In order to keep “ownership” on disclosed personal data, we must be able to control their sharing: we must discriminate which pieces of personal information can be disclosed to a given 3rd party and to declare under which constraints such a 3rd party is entitle to use them. In this scenario, a critical point is the trustiness of the 3rd party (e.g., we have to trust that our doctor keeps professional secrecy, when we disclose to him/her information on my health): in fact, it is almost impossible to guarantee only by means of technical solutions that our disclosed personal data are used under our conditions as soon as they are passed to a 3rd party (e.g., see the experiences of defining DRM frameworks). In order to reduce these risks we could decide to share information only with trusted parties, or only with parties which operate platforms “certificated” by some external authority.
In summary, we could claim that I enforce the ownership on my persona data (i.e., data about me) not because I can keep them secret, but because I can control their collection, sharing and usage. In order to do that, I should be able to establish relationships with the providers of the services I use (either in the physical world or in the digital one), by defining which are the data I disclose to a given provider (my data in the figure), the data that this provider disclose to me (provider’s data), and the data which are generated in the context of service deliveries (our data). The relationship must also include the policies constraining the usage of the shared piece of information. Such relationships are a possible tool by means of which individuals and providers can solve possible conflicts (or tussles) on the personal data ownership, in particular those concerning “multiple ownership”.

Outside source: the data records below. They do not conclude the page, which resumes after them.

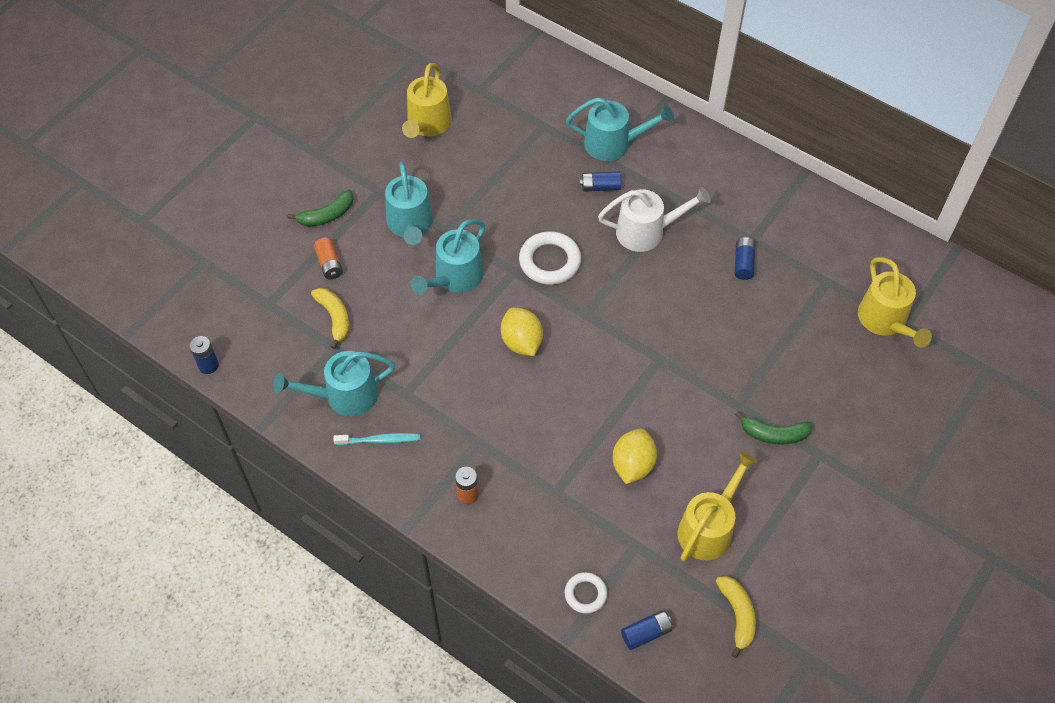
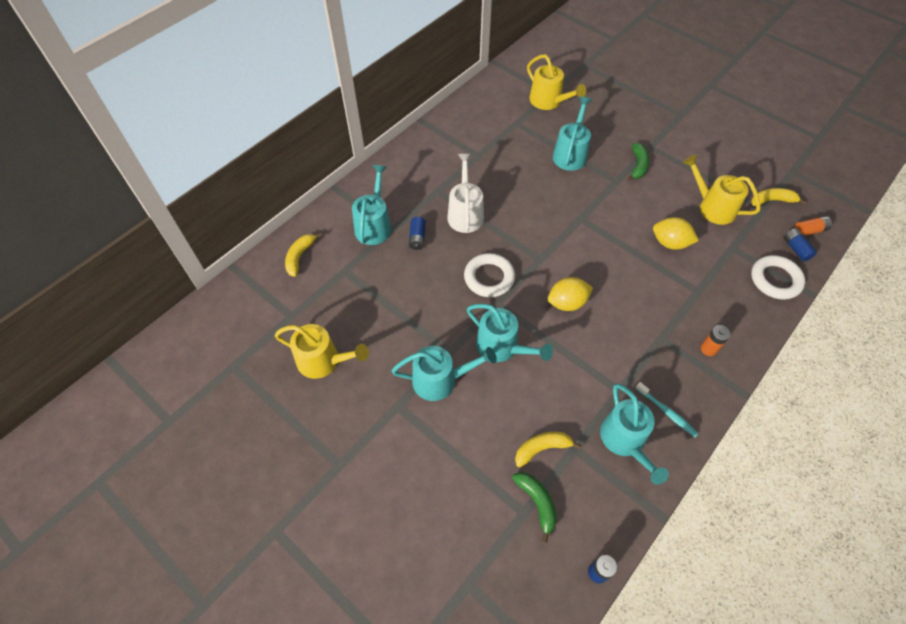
camera: 85 degrees left, 0 degrees up
green banana [287,190,354,227] -> green banana moved to [512,472,556,543]
orange battery [314,238,343,279] -> orange battery moved to [794,216,832,236]
turquoise toothbrush [333,433,421,445] -> turquoise toothbrush turned 135 degrees clockwise [636,382,698,437]
white ring [565,572,607,614] -> white ring [751,255,805,300], size x1.70
blue battery [735,237,755,280] -> none
yellow watering can [858,257,932,348] -> yellow watering can turned 60 degrees clockwise [527,54,586,110]
none -> yellow banana [285,233,322,277]
none -> turquoise watering can [553,97,592,171]

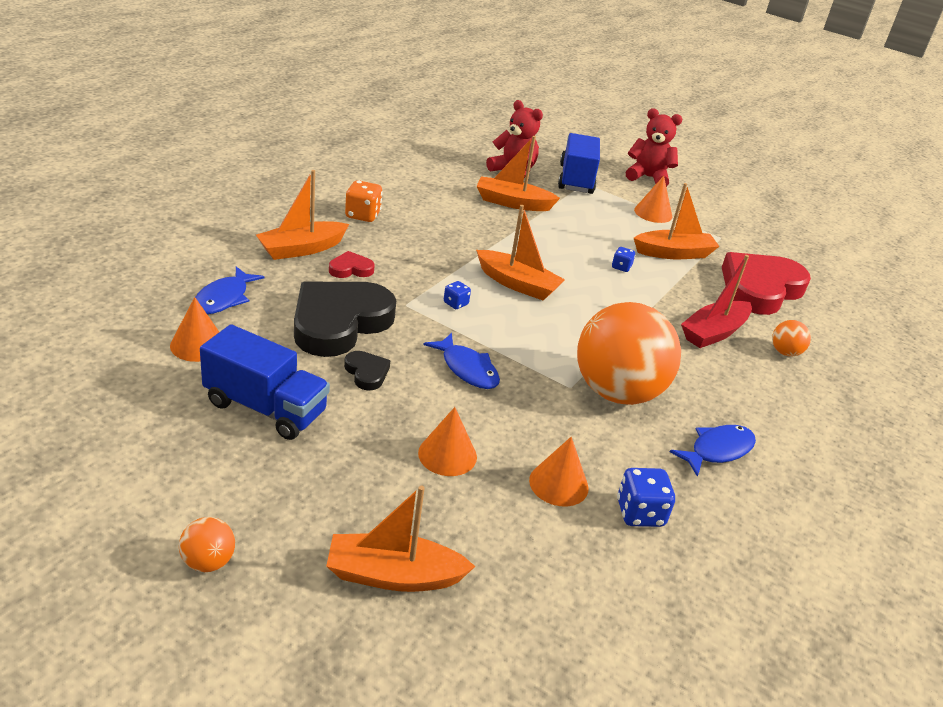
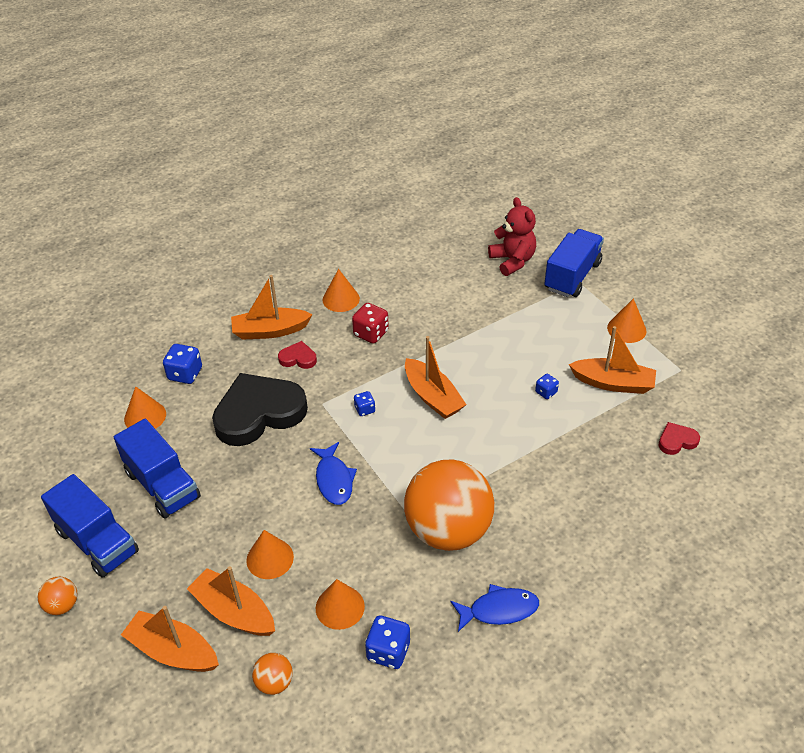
camera: 30 degrees right, 10 degrees up
blue fish [195,267,264,314] -> blue dice [163,344,202,384]
black heart [344,351,390,391] -> none
orange dice [345,180,383,222] -> orange cone [323,269,360,312]
orange boat [477,136,560,211] -> orange boat moved to [187,566,275,636]
red teddy bear [626,109,682,187] -> none
red boat [681,255,752,348] -> none
red heart [722,252,811,315] -> red heart [658,422,700,455], size x0.43
orange ball [772,320,811,356] -> orange ball moved to [252,653,293,695]
none -> blue truck [41,474,139,578]
none -> red dice [352,303,389,344]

“Personal Data Stores” should provide the features to define and control the personal data sharing. A first set of capabilities is related to the definition and the implementation of relationships between individuals and 3rd parties: they could be achieved by means of mechanisms to define views on shared data (e.g., OASIS XDI), enforce policies on data accesses (e.g., W3C User-Managed Access), and cope with identity management. The second set concerns on how to control and constraint the parties in the use of the data shared in the context of a relation: this could rely on some of the existing frameworks on usage control policies.
Unfortunately, several issues are not fully covered by the available technologies. A first open point is related to the frameworks for enforcing policies on access to and use of a given data: in general, they assume that a single actor, the “owner”, defines the policies the policies to access a given piece of information. As in the context of personal data multiple actors can claim ownership rights on a single piece of data, extensions should be elaborated in order to enable multiple actors to define policies on a single piece of information. The second issue concerns the mentioned weakness of the frameworks for enforcing usage control policies.
Therefore, control on sharing personal data should be addressed in a multidisciplinary way, by complementing technical solutions with a legal and regulatory framework for preventing abuses.